PROBLEM TO SOLVE
Each record, word for word and stripped of pictures, is what the answer should contain.

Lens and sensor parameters
☆ ☆ ☆ ☆ ☆

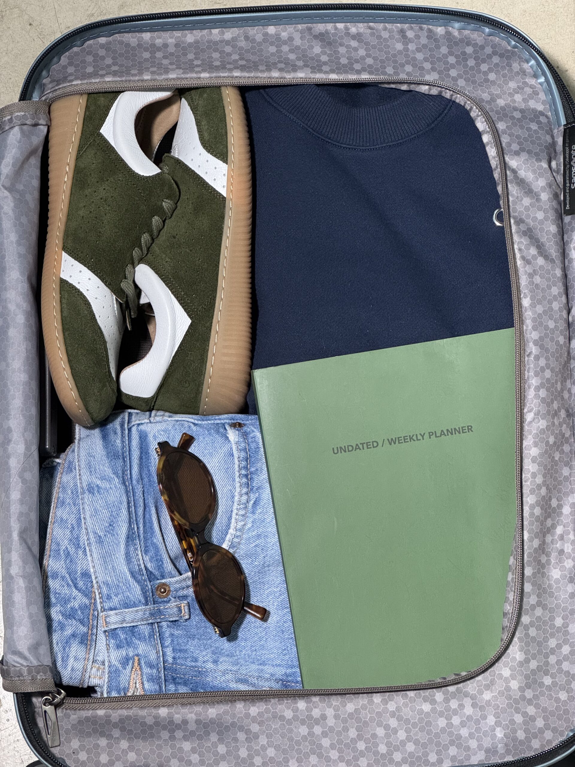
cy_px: 384
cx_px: 288
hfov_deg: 19.1
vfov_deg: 25.3
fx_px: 1705
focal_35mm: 77
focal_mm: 9
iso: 320
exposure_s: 1/50
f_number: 2.8
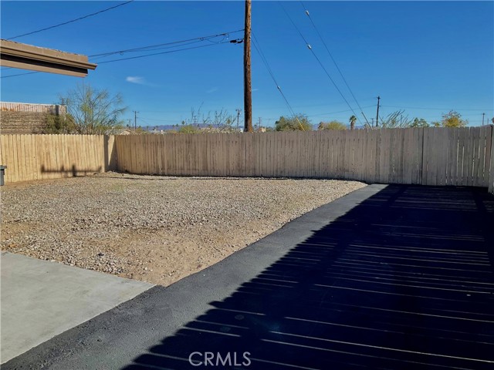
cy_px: 185
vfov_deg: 48.2
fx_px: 414
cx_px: 247
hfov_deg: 61.7
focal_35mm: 29
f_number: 1.8
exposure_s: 1/2320
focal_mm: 3
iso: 16
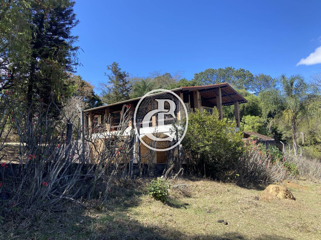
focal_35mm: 26
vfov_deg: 53.1
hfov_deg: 67.3
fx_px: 241
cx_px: 160
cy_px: 120
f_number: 1.8
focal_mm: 4.25
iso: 32
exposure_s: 1/981
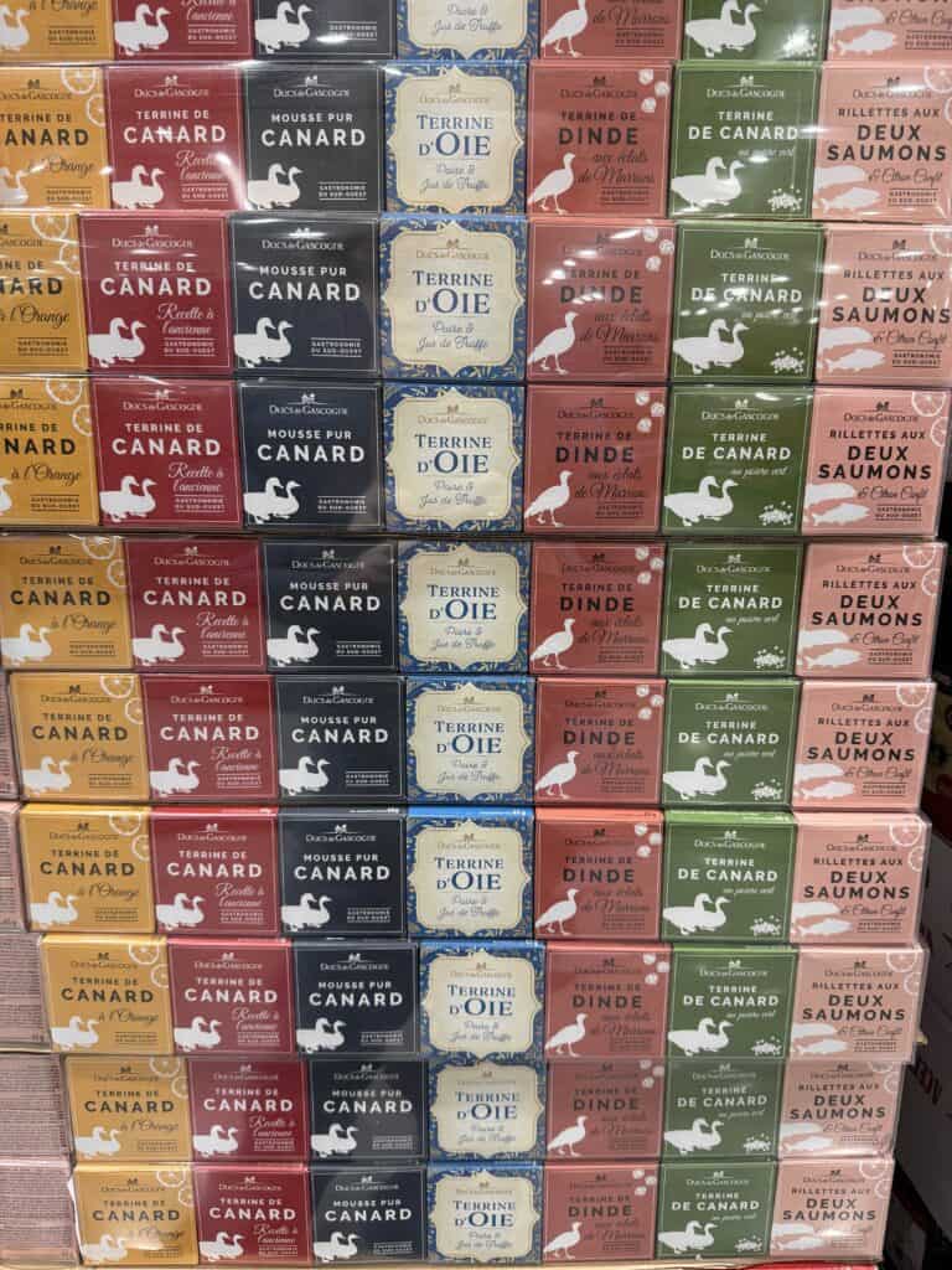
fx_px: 880
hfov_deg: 56.8
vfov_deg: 71.6
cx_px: 476
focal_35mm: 24
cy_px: 635
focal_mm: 6.76
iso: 200
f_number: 1.78
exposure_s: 1/94
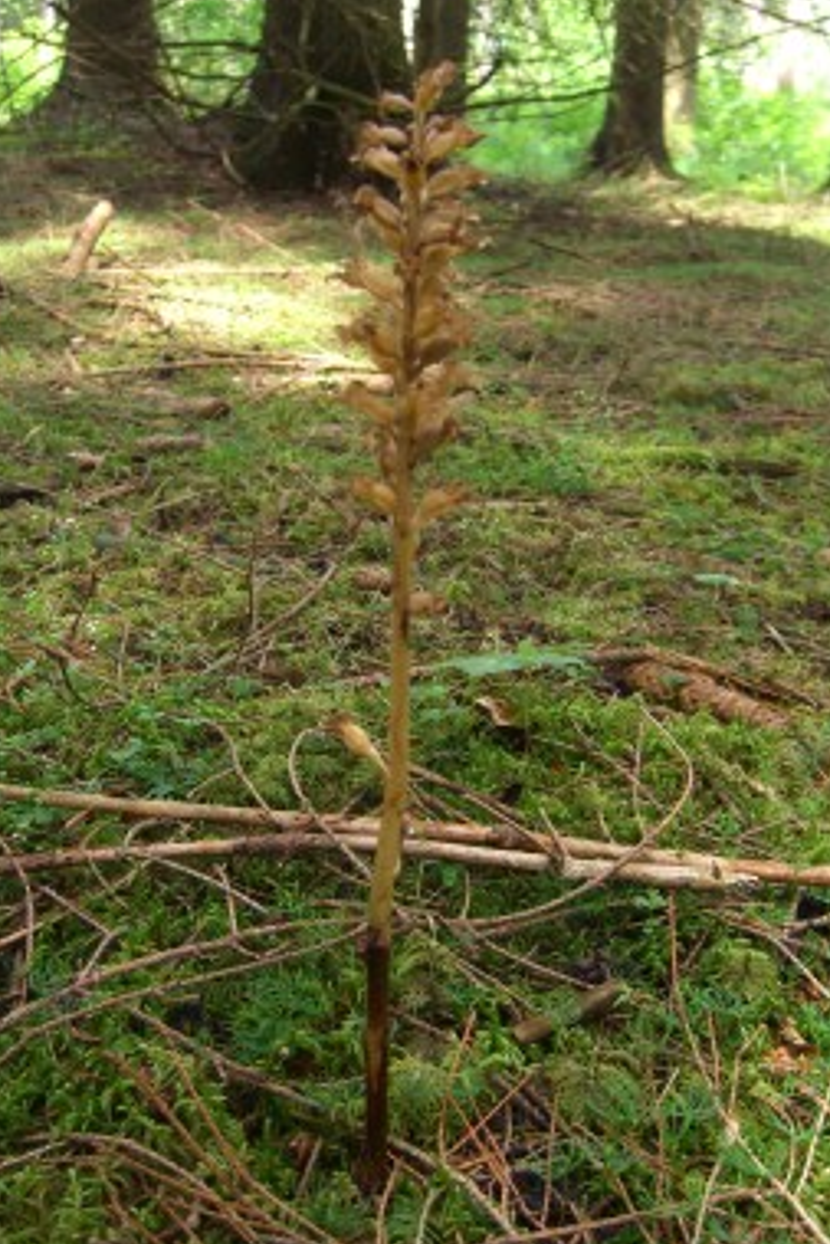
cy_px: 624
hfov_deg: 33.4
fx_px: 1382
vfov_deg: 48.4
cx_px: 446
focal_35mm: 40
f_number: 2.8
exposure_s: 1/80
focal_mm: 7.9
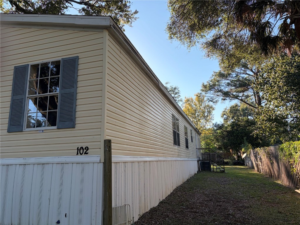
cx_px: 150
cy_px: 112
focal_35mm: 26
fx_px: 225
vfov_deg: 53.1
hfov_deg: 67.3
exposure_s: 1/1217
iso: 64
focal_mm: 5.96
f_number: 1.6
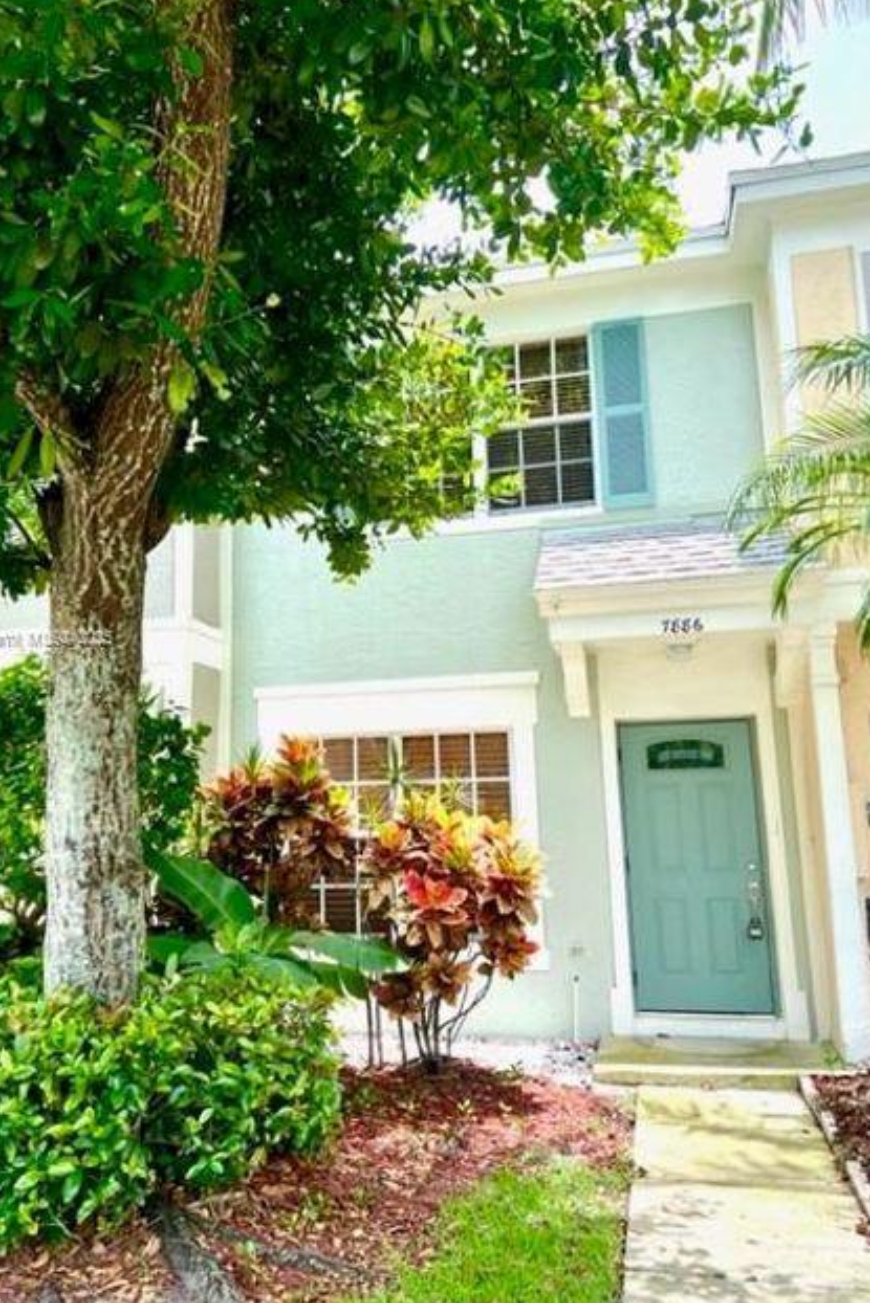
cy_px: 638
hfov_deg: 44.9
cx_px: 386
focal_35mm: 29
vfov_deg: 63.6
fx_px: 1051
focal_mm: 5.7
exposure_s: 1/1029
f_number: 1.5
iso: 50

☆ ☆ ☆ ☆ ☆

ANSWER FOR THE TASK
cy_px: 384
cx_px: 288
hfov_deg: 19.1
vfov_deg: 25.3
fx_px: 1705
focal_35mm: 77
focal_mm: 9
iso: 320
exposure_s: 1/50
f_number: 2.8
cy_px: 185
vfov_deg: 48.2
fx_px: 414
cx_px: 247
hfov_deg: 61.7
focal_35mm: 29
f_number: 1.8
exposure_s: 1/2320
focal_mm: 3
iso: 16
focal_35mm: 26
vfov_deg: 53.1
hfov_deg: 67.3
fx_px: 241
cx_px: 160
cy_px: 120
f_number: 1.8
focal_mm: 4.25
iso: 32
exposure_s: 1/981
fx_px: 880
hfov_deg: 56.8
vfov_deg: 71.6
cx_px: 476
focal_35mm: 24
cy_px: 635
focal_mm: 6.76
iso: 200
f_number: 1.78
exposure_s: 1/94
cy_px: 624
hfov_deg: 33.4
fx_px: 1382
vfov_deg: 48.4
cx_px: 446
focal_35mm: 40
f_number: 2.8
exposure_s: 1/80
focal_mm: 7.9
cx_px: 150
cy_px: 112
focal_35mm: 26
fx_px: 225
vfov_deg: 53.1
hfov_deg: 67.3
exposure_s: 1/1217
iso: 64
focal_mm: 5.96
f_number: 1.6
cy_px: 638
hfov_deg: 44.9
cx_px: 386
focal_35mm: 29
vfov_deg: 63.6
fx_px: 1051
focal_mm: 5.7
exposure_s: 1/1029
f_number: 1.5
iso: 50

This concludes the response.